Infinite set: A set that has an infinite number of elements is called an infinite set.

Example:

- The set of rational numbers.
- The set of powers of \(2\).
- The set of multiples of \(6\).
- The collection of all even integers.

Set notation: A set is denoted by capital letters English alphabets \(A, B, C, D,...\)

Elements: Elements of the sets are denoted by small letters English alphabets \(a, b, c,...\)

Also, elements of the set should be written inside the curly brackets $\left\{\right\}$.

Important!

Suppose the element \(x\) lies in the set \(A\), then we can say that as \(x\) belongs to the set \(A\). That is, \(x\)$\in $\(A\).

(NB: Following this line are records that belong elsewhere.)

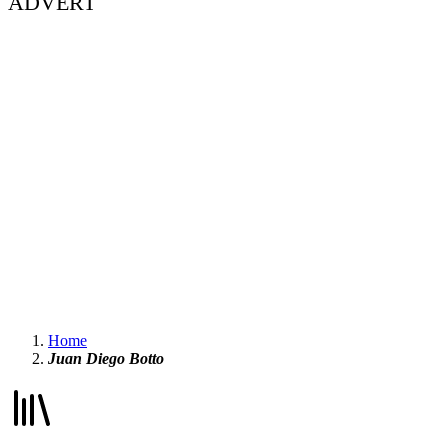
ADVERT
Home
Juan Diego Botto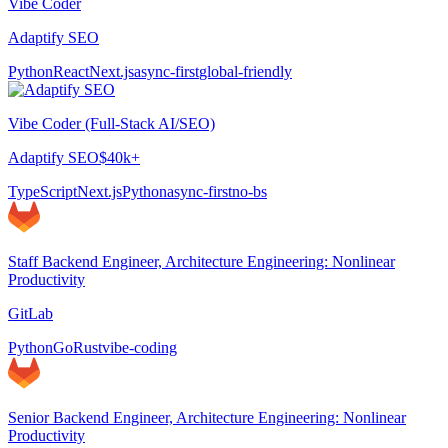
Vibe Coder
Adaptify SEO
Python
React
Next.js
async-first
global-friendly
Vibe Coder (Full-Stack AI/SEO)
Adaptify SEO
$40k+
TypeScript
Next.js
Python
async-first
no-bs
Staff Backend Engineer, Architecture Engineering: Nonlinear
Productivity
GitLab
Python
Go
Rust
vibe-coding
Senior Backend Engineer, Architecture Engineering: Nonlinear
Productivity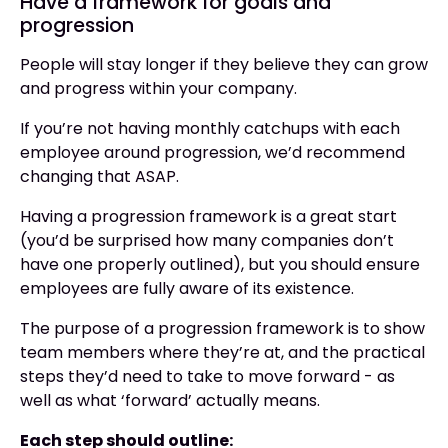
Have a framework for goals and
progression
People will stay longer if they believe they can grow
and progress within your company.
If you’re not having monthly catchups with each
employee around progression, we’d recommend
changing that ASAP.
Having a progression framework is a great start
(you’d be surprised how many companies don’t
have one properly outlined), but you should ensure
employees are fully aware of its existence.
The purpose of a progression framework is to show
team members where they’re at, and the practical
steps they’d need to take to move forward - as
well as what ‘forward’ actually means.
Each step should outline: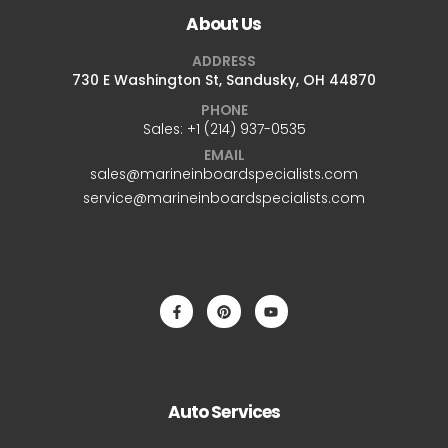
About Us
ADDRESS
730 E Washington St, Sandusky, OH 44870
PHONE
Sales: +1 ‪(214) 937-0535‬
EMAIL
sales@marineinboardspecialists.com
service@marineinboardspecialists.com
Auto Services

Suppose the element \(x\) doesn't lie in the set \(A\), then we can say that \(x\) does not belong to the set \(A\). That is, \(x\)$\notin $ \(A\).

Example:

Consider the set $A\phantom{\rule{0.147em}{0ex}}=\left\{2,\phantom{\rule{0.147em}{0ex}}4,\phantom{\rule{0.147em}{0ex}}6,\phantom{\rule{0.147em}{0ex}}8,\phantom{\rule{0.147em}{0ex}}10\right\}$.

Here \(2\) is an element of \(A\). That is $2\in A$.

\(4\) is an element of \(A\). That is $4\in A$.

\(6\) is an element of \(A\). That is $6\in A$.

\(8\) is an element of \(A\). That is $8\in A$.

\(10\) is an element of \(A\). That is $10\in A$.

But the element \(5\) doesn't belong to \(A\). That is $5\notin A$.